● Task details: Copy out the material below with "top-left" changed to "upper-left" and nothing else altered, leaving the pictures out.

======== Stored records ========

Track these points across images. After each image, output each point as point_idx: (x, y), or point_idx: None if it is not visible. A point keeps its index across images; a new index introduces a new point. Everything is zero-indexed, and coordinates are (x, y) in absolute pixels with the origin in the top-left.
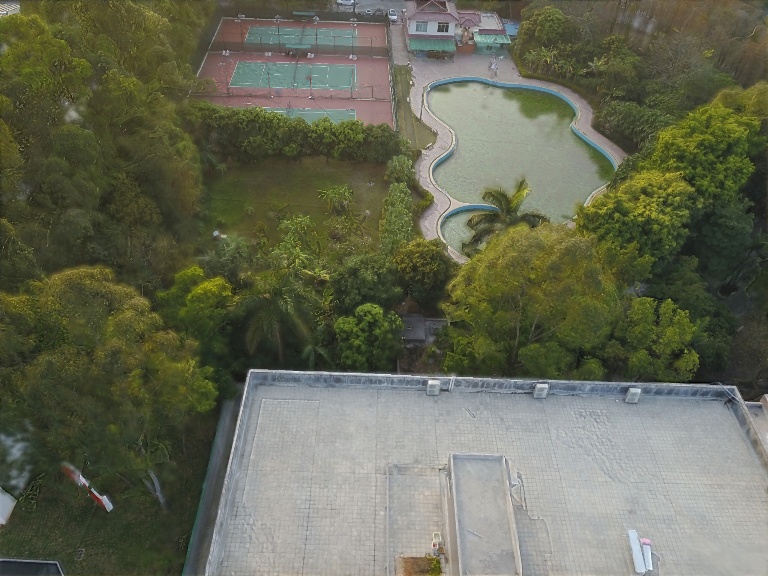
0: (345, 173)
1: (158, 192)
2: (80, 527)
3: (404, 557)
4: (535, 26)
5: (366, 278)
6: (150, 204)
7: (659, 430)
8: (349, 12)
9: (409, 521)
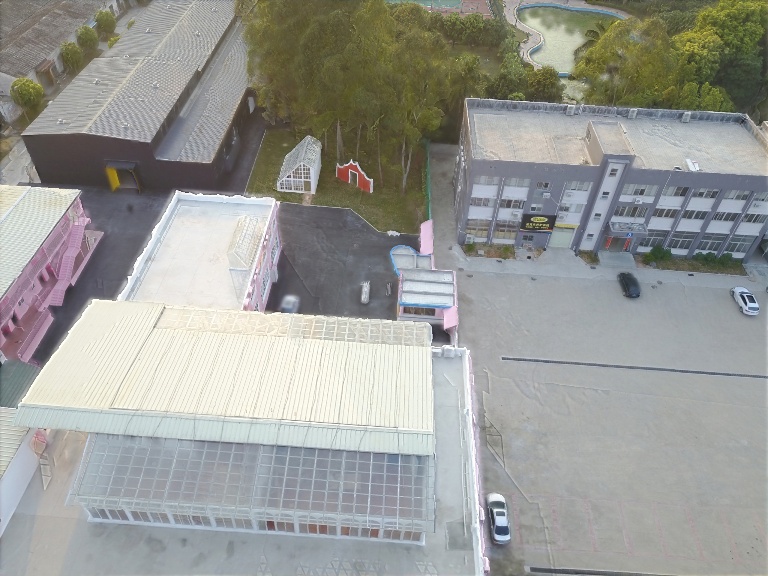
0: None
1: None
2: (357, 198)
3: (568, 163)
4: None
5: (513, 79)
6: None
7: (701, 132)
8: None
9: (568, 154)
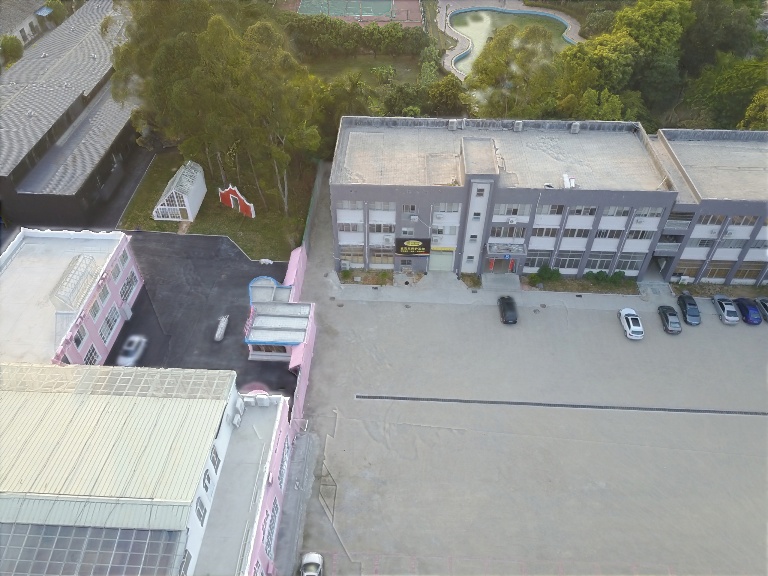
0: (389, 64)
1: None
2: (237, 224)
3: (436, 184)
4: None
5: (409, 92)
6: None
7: (590, 143)
8: None
9: (438, 173)
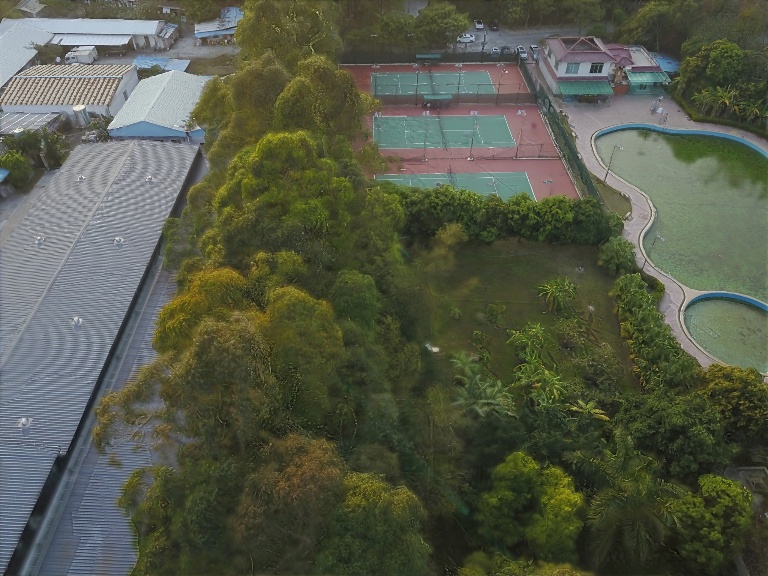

========

● Response to this task:
Track these points across images. After each image, output each point as point_idx: (x, y), or point_idx: None if it is not visible. A point keeps its index across images; a new index introduces a new point. Everything is zero-indexed, and coordinates are (x, y) in absolute pixels with the origin in the upper-left.
0: (345, 173)
1: (158, 192)
2: (80, 527)
3: (404, 557)
4: (535, 26)
5: (366, 278)
6: (150, 204)
7: (659, 430)
8: (349, 12)
9: (409, 521)
0: None
1: None
2: (357, 198)
3: (568, 163)
4: None
5: (513, 79)
6: None
7: (701, 132)
8: None
9: (568, 154)
0: (389, 64)
1: None
2: (237, 224)
3: (436, 184)
4: None
5: (409, 92)
6: None
7: (590, 143)
8: None
9: (438, 173)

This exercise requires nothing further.